Text block:
--- BEGIN ---

For a request to a Coordinator, the runtime intercepts it and routes it within the Deno Deploy world to the Coordinator instance. The runtime could only have a table of all Coordinator identifiers whose instances it runs itself that it can then hook up locally to the requests. If it doesn’t have an identifier in the table it would need to lookup every other location around the globe until it finds the one that runs the instance (if any) which isn't performant. To avoid this, the table should likely contain the Coordinator identifiers and locations of all Coordinators everywhere such that it can send it directly to the right location. This table is synchronised between the locations whenever a Coordinator is created / deleted (Create Coordinator project in UI adds default Coordinator entry, create duplicate Coordinator on-the-fly adds duplicate Coordinator entry, delete duplicate Coordinator within Coordinator project in UI deletes duplicate Coordinator entry, and deleting whole Coordinator project deletes entries for default and all duplicate Coordinators). Also CF uses a direct link without touching the slow open Internet thanks to having their own network but this is likely impossible for Deno Deploy.

Knowing which Coordinators a Worker/Coordinator can access at upload-time might seem valuable. For this the platform either needs to parse out all URLs from fetch calls in the code or force the programer to declare the URLs in a config file that it can parse more easily. Apart from not guaranteeing that the code paths actually make the fetch call, this would only work with default Coordinators since the identifier for a duplicate Coordinators is likely dynamically created at runtime from some data, e.g. IP address, document ID, user ID, etc. Also the runtime now has two tables to maintain - the entire table of all Coordinators it knows and a reduced table that’s different for each Worker/Coordinator - which increases complexity. Searching the reduced table will likely not give an impactful performance gain over searching the entire table to warrant this.

--- END ---

Required task:
According to the text on routing requests to Coordinators, when is the table of Coordinator identifiers and locations synchronized between locations?

Data section:

--- BEGIN ---

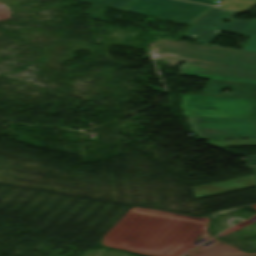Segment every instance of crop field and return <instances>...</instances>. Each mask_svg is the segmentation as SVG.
I'll list each match as a JSON object with an SVG mask.
<instances>
[{
    "label": "crop field",
    "instance_id": "5a996713",
    "mask_svg": "<svg viewBox=\"0 0 256 256\" xmlns=\"http://www.w3.org/2000/svg\"><path fill=\"white\" fill-rule=\"evenodd\" d=\"M256 3L249 2V1H242V0H228L224 3L216 6L219 8H226L234 11H241L244 12L250 7L254 6Z\"/></svg>",
    "mask_w": 256,
    "mask_h": 256
},
{
    "label": "crop field",
    "instance_id": "34b2d1b8",
    "mask_svg": "<svg viewBox=\"0 0 256 256\" xmlns=\"http://www.w3.org/2000/svg\"><path fill=\"white\" fill-rule=\"evenodd\" d=\"M191 131L202 140L256 138V120L187 117Z\"/></svg>",
    "mask_w": 256,
    "mask_h": 256
},
{
    "label": "crop field",
    "instance_id": "3316defc",
    "mask_svg": "<svg viewBox=\"0 0 256 256\" xmlns=\"http://www.w3.org/2000/svg\"><path fill=\"white\" fill-rule=\"evenodd\" d=\"M83 3L103 5L115 9L122 10L132 0H76Z\"/></svg>",
    "mask_w": 256,
    "mask_h": 256
},
{
    "label": "crop field",
    "instance_id": "28ad6ade",
    "mask_svg": "<svg viewBox=\"0 0 256 256\" xmlns=\"http://www.w3.org/2000/svg\"><path fill=\"white\" fill-rule=\"evenodd\" d=\"M242 49L256 52V39L249 38Z\"/></svg>",
    "mask_w": 256,
    "mask_h": 256
},
{
    "label": "crop field",
    "instance_id": "f4fd0767",
    "mask_svg": "<svg viewBox=\"0 0 256 256\" xmlns=\"http://www.w3.org/2000/svg\"><path fill=\"white\" fill-rule=\"evenodd\" d=\"M209 145L218 147H234V146H256V139L250 140H221V141H205ZM248 165L253 169L254 176L240 178L228 182H219L206 186L194 188L197 198L212 194L222 193L235 189L245 188L256 185V155L246 156Z\"/></svg>",
    "mask_w": 256,
    "mask_h": 256
},
{
    "label": "crop field",
    "instance_id": "d1516ede",
    "mask_svg": "<svg viewBox=\"0 0 256 256\" xmlns=\"http://www.w3.org/2000/svg\"><path fill=\"white\" fill-rule=\"evenodd\" d=\"M186 1H192V2H198V3H204V4H210V5H214L216 3H213L212 0H186ZM223 1V0H220Z\"/></svg>",
    "mask_w": 256,
    "mask_h": 256
},
{
    "label": "crop field",
    "instance_id": "dd49c442",
    "mask_svg": "<svg viewBox=\"0 0 256 256\" xmlns=\"http://www.w3.org/2000/svg\"><path fill=\"white\" fill-rule=\"evenodd\" d=\"M218 10L219 8H214L193 25L218 31H228L239 35L256 38V19L237 20L232 18L237 14V12L220 9L222 11L218 13ZM223 17L229 18L231 21L227 24H223L220 22Z\"/></svg>",
    "mask_w": 256,
    "mask_h": 256
},
{
    "label": "crop field",
    "instance_id": "cbeb9de0",
    "mask_svg": "<svg viewBox=\"0 0 256 256\" xmlns=\"http://www.w3.org/2000/svg\"><path fill=\"white\" fill-rule=\"evenodd\" d=\"M254 1H256V0H254Z\"/></svg>",
    "mask_w": 256,
    "mask_h": 256
},
{
    "label": "crop field",
    "instance_id": "d8731c3e",
    "mask_svg": "<svg viewBox=\"0 0 256 256\" xmlns=\"http://www.w3.org/2000/svg\"><path fill=\"white\" fill-rule=\"evenodd\" d=\"M218 31L193 26L183 37H190L196 41L211 43Z\"/></svg>",
    "mask_w": 256,
    "mask_h": 256
},
{
    "label": "crop field",
    "instance_id": "8a807250",
    "mask_svg": "<svg viewBox=\"0 0 256 256\" xmlns=\"http://www.w3.org/2000/svg\"><path fill=\"white\" fill-rule=\"evenodd\" d=\"M153 52L157 60H167L168 63L176 64L180 60H190V65L198 67H184L183 75L214 78L222 80L256 83V53L236 50L213 44H187L167 40L159 41ZM156 50H160L159 52ZM177 54L181 56L168 55ZM166 54L168 56H162ZM208 60H215L214 62ZM251 66H239L227 63ZM208 67V69L203 68ZM186 69H192V73Z\"/></svg>",
    "mask_w": 256,
    "mask_h": 256
},
{
    "label": "crop field",
    "instance_id": "e52e79f7",
    "mask_svg": "<svg viewBox=\"0 0 256 256\" xmlns=\"http://www.w3.org/2000/svg\"><path fill=\"white\" fill-rule=\"evenodd\" d=\"M231 88L232 94L221 93L222 90ZM201 94L223 97H236V98H248L255 99L256 97V85L239 84L231 82H222L209 80Z\"/></svg>",
    "mask_w": 256,
    "mask_h": 256
},
{
    "label": "crop field",
    "instance_id": "22f410ed",
    "mask_svg": "<svg viewBox=\"0 0 256 256\" xmlns=\"http://www.w3.org/2000/svg\"><path fill=\"white\" fill-rule=\"evenodd\" d=\"M253 118H256V109H255V113H254V117Z\"/></svg>",
    "mask_w": 256,
    "mask_h": 256
},
{
    "label": "crop field",
    "instance_id": "ac0d7876",
    "mask_svg": "<svg viewBox=\"0 0 256 256\" xmlns=\"http://www.w3.org/2000/svg\"><path fill=\"white\" fill-rule=\"evenodd\" d=\"M254 100L184 94L186 116L250 118Z\"/></svg>",
    "mask_w": 256,
    "mask_h": 256
},
{
    "label": "crop field",
    "instance_id": "412701ff",
    "mask_svg": "<svg viewBox=\"0 0 256 256\" xmlns=\"http://www.w3.org/2000/svg\"><path fill=\"white\" fill-rule=\"evenodd\" d=\"M210 9V7L174 0H134L124 10L190 24Z\"/></svg>",
    "mask_w": 256,
    "mask_h": 256
}]
</instances>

--- END ---

Written solution:
Whenever a Coordinator is created or deleted.